Une conséquence particulièrement dangereuse de cette représentation simpliste d’Israël est l’amalgame délirant entre l’antisionisme américain et le soutien à la cause nationaliste palestinienne. En effet, le résultat le plus direct de l’antisionisme américain, en particulier parmi les Juifs aux États-Unis, est de minimiser les perspectives de résolution du conflit israélo-palestinien. Après des retraits désastreux de la bande de Gaza et du sud du Liban, et alors qu’il devient de plus en plus clair que si Israël s’était retiré des hauteurs du Golan il y a des décennies, les citoyens israéliens seraient aujourd’hui menacés par les bombes de l’EI, il est facile de comprendre l’appréhension israélienne à l’idée de se retirer de la Cisjordanie. Lorsque les Israéliens cherchent la paix, ils mettent leur vie, leur maison et l’avenir de leurs enfants en danger. Naturellement, il est plus probable qu’ils seront à l’aise de faire des paris aussi sérieux s’ils ont le sentiment que les États-Unis, et en particulier les Juifs américains, les comprennent, apprécient leurs luttes, se soucient de leur sécurité et les soutiendront si les dirigeants palestiniens les trahissent. encore. Ceux d’entre nous qui se soucient vraiment de la coexistence, qui veulent sincèrement mettre fin à l’occupation et ouvrir la voie à un État palestinien, doivent permettre aux Israéliens de faire des sacrifices pour la paix.

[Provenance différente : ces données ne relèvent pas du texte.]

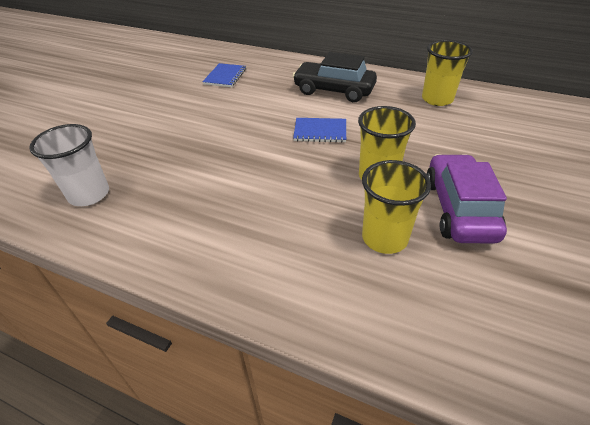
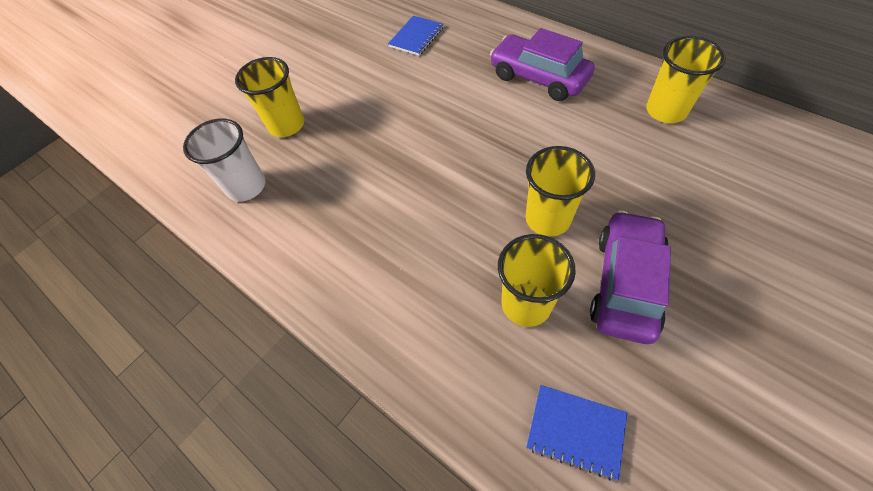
camera: 20 degrees right, 15 degrees up
(121, 145) = (287, 125): none -> yellow cup
(320, 131) = (502, 140): blue notebook -> blue notebook (576, 430)
(334, 91) = (538, 78): black car -> purple car

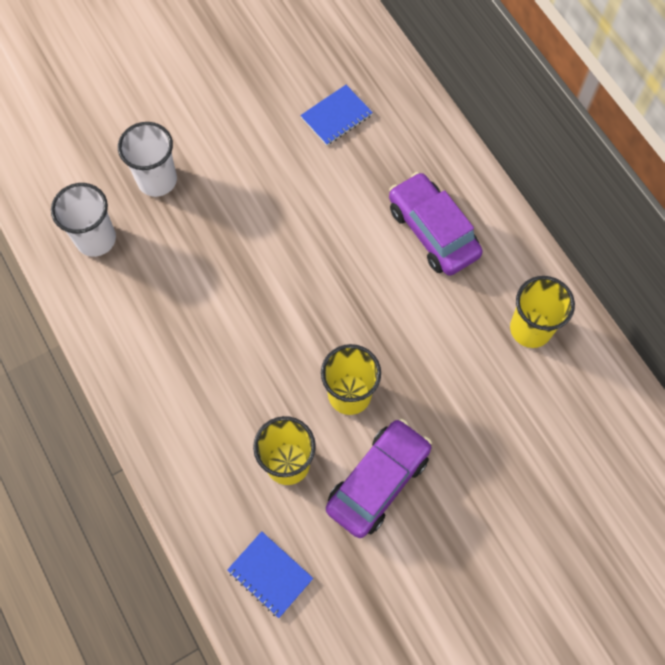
camera: 15 degrees right, 10 degrees up
(287, 125) = (157, 180): yellow cup -> white cup

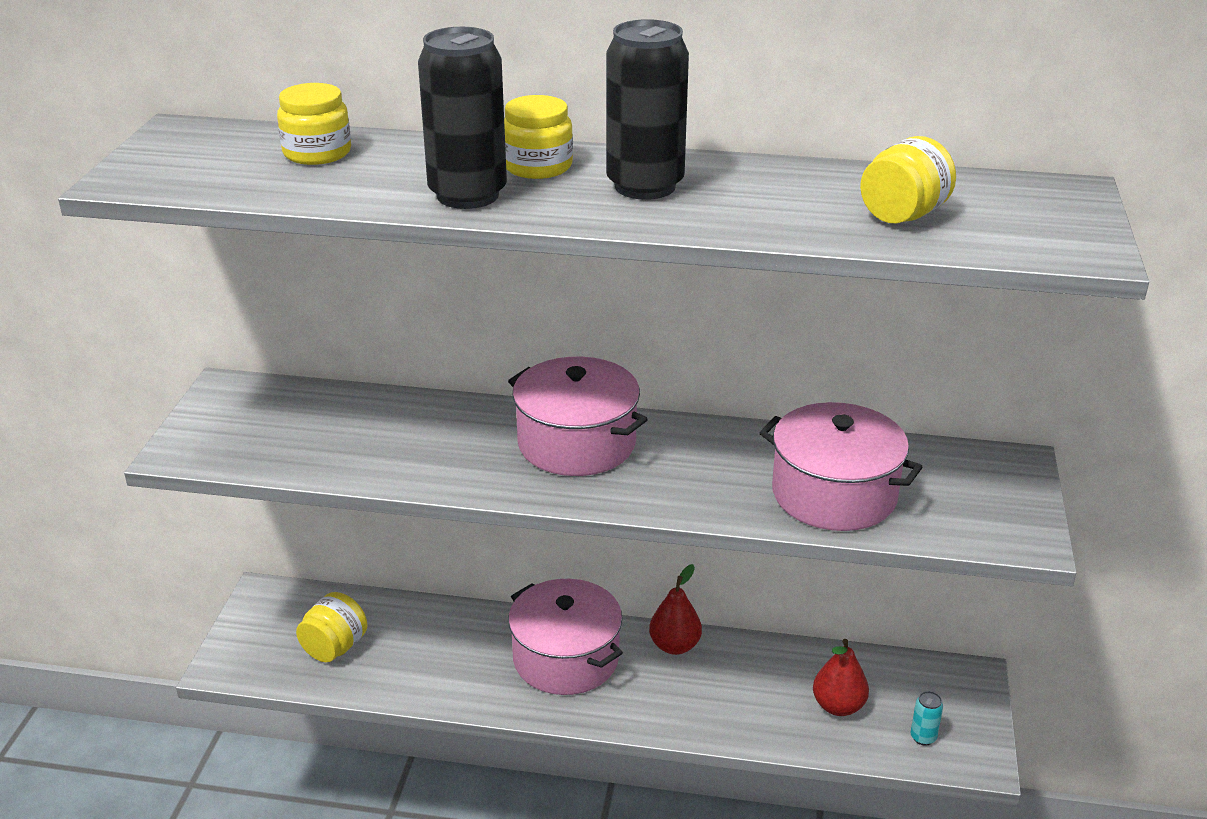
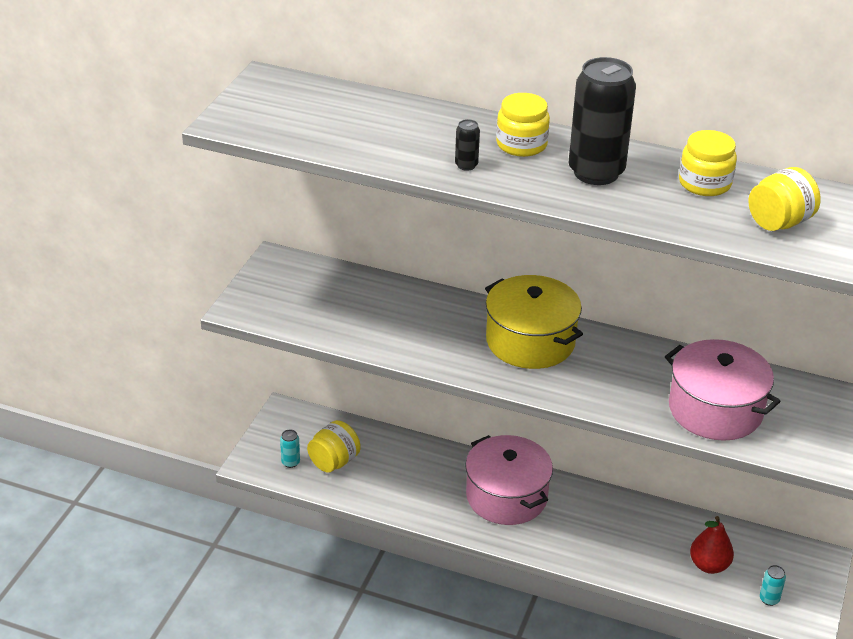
camera: 10 degrees right, 5 degrees up
(276, 657) = (290, 462): none -> turquoise can
(317, 153) = (364, 113): yellow jar -> yellow jar (704, 183)
(467, 195) = (466, 165): black can -> black can, size x0.41
(576, 443) = (530, 341): pink pot -> yellow pot
(675, 646) = (592, 499): red pear -> none

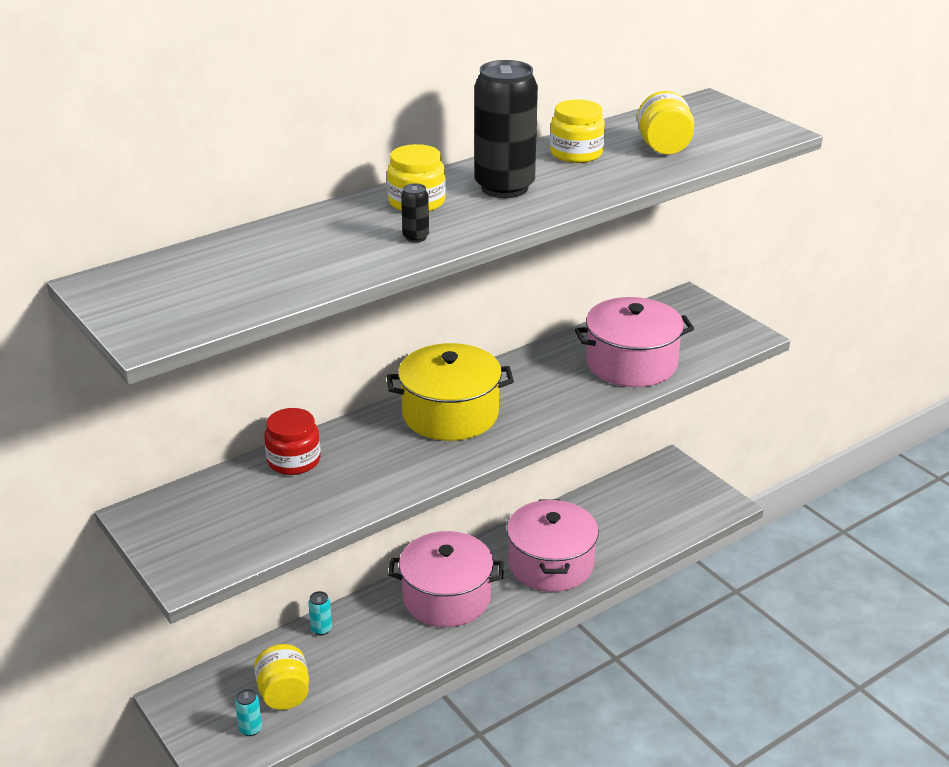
camera: 55 degrees left, 5 degrees down
(396, 294) = (294, 460): none -> red jar
(605, 539) = (551, 564): none -> pink pot
(709, 565) = (628, 522): red pear -> none
(769, 599) = (688, 510): turquoise can -> turquoise can (321, 629)

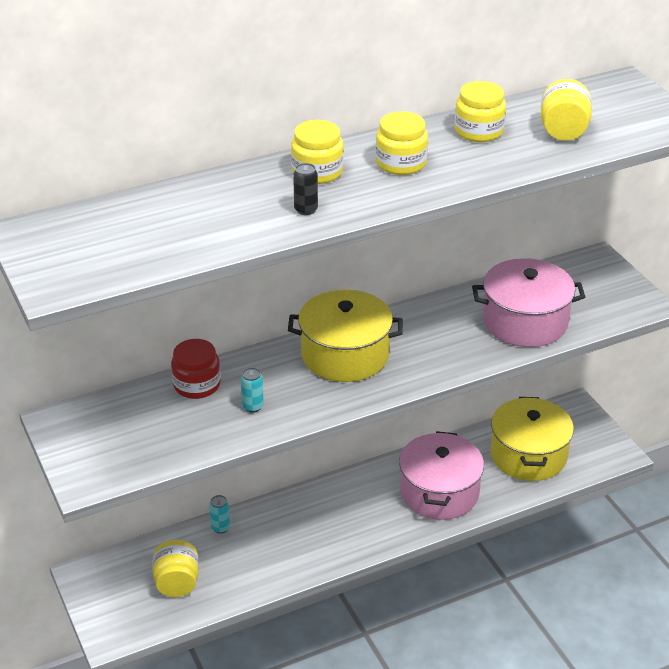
camera: 10 degrees right, 5 degrees up
(250, 729) = (142, 610): turquoise can -> turquoise can (253, 406)
(446, 597) = (337, 512): pink pot -> none
(504, 187) = (401, 163): black can -> yellow jar
(634, 516) = (528, 455): none -> yellow pot

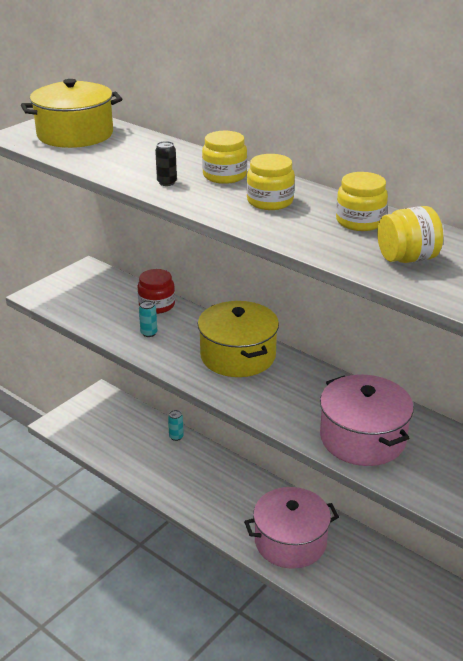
camera: 65 degrees right, 5 degrees down
(177, 583) = (114, 435): yellow jar -> none
(528, 455) = (379, 588): yellow pot -> yellow pot (75, 134)

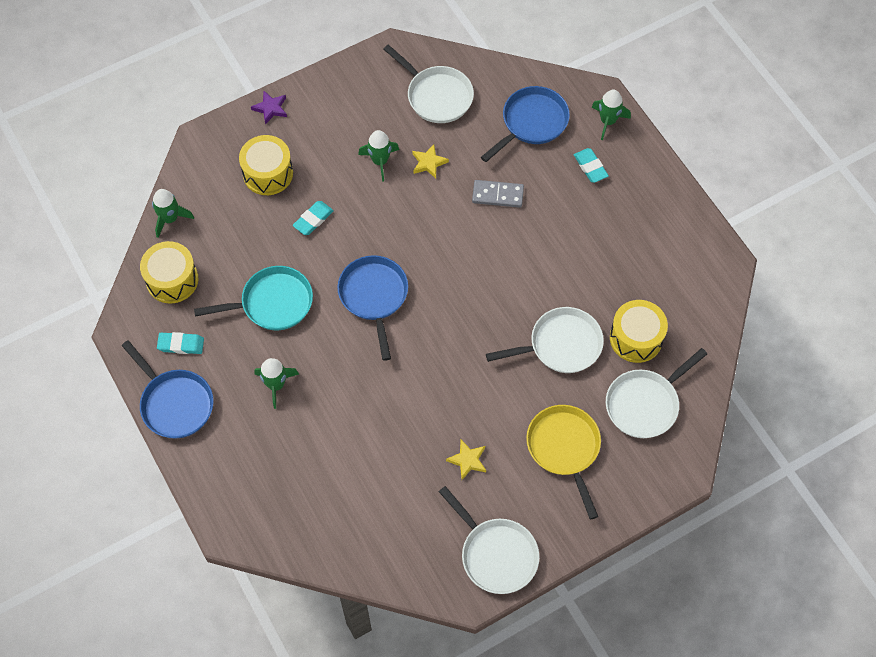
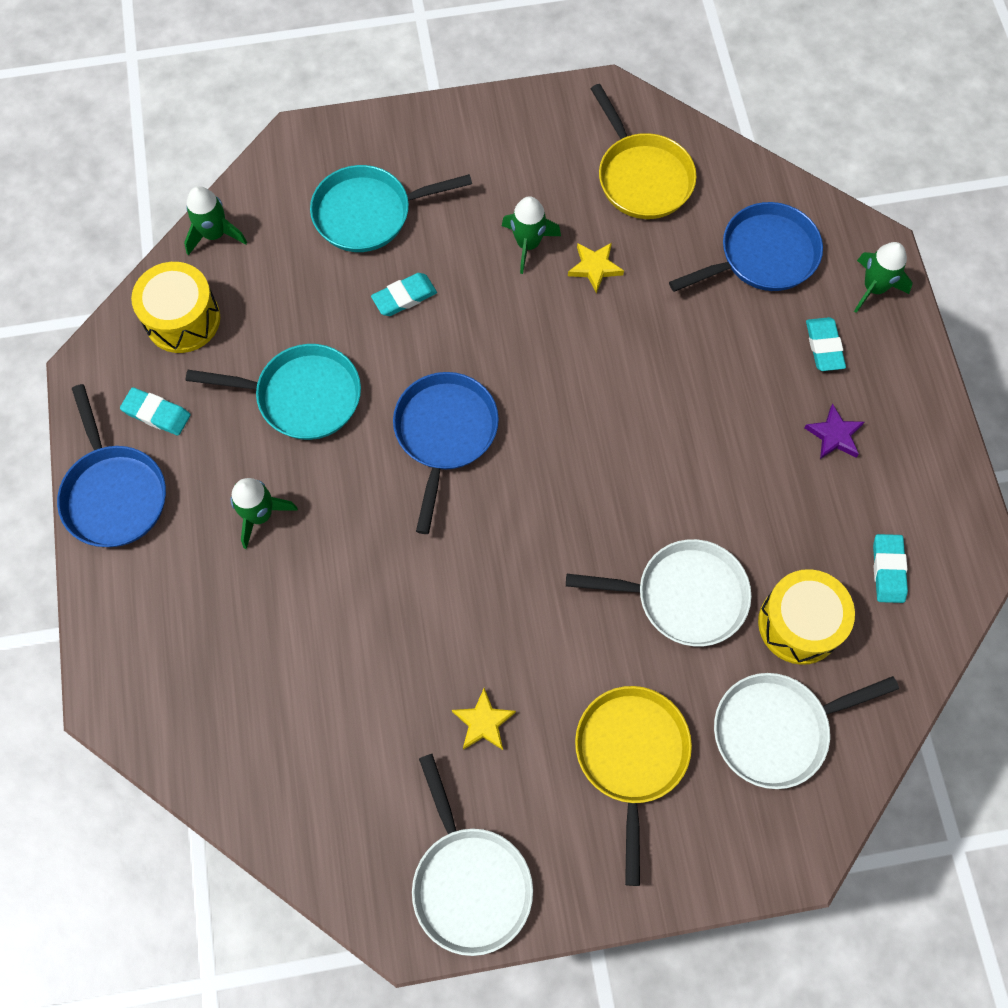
camera: 20 degrees right, 5 degrees up
(268, 173) = (369, 213): yellow drum -> turquoise pan
(270, 108) = (408, 125): purple star -> purple star (834, 435)
(436, 96) = (641, 176): white pan -> yellow pan
(497, 195) = (674, 344): grey domino -> none
(677, 289) = (888, 570): none -> turquoise eraser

Le sujet chargé et bourré de mots à la mode d’Israël et de la Palestine est sujet à une simplification excessive. Une campagne antisioniste contre la nuance a établi une dichotomie nette entre le soutien à la libération juive, d’une part, et la libération palestinienne, d’autre part. J’aimerais voir mes camarades de classe s’élever au-dessus de cette dichotomie pour penser non seulement aux préoccupations palestiniennes mais aussi aux préoccupations israéliennes, voir à la fois le bien et le mal dans les pays qu’ils n’habitent pas, critiquer de manière réfléchie plutôt que de condamner aveuglément, et travailler à un dialogue productif et à une solution à deux États.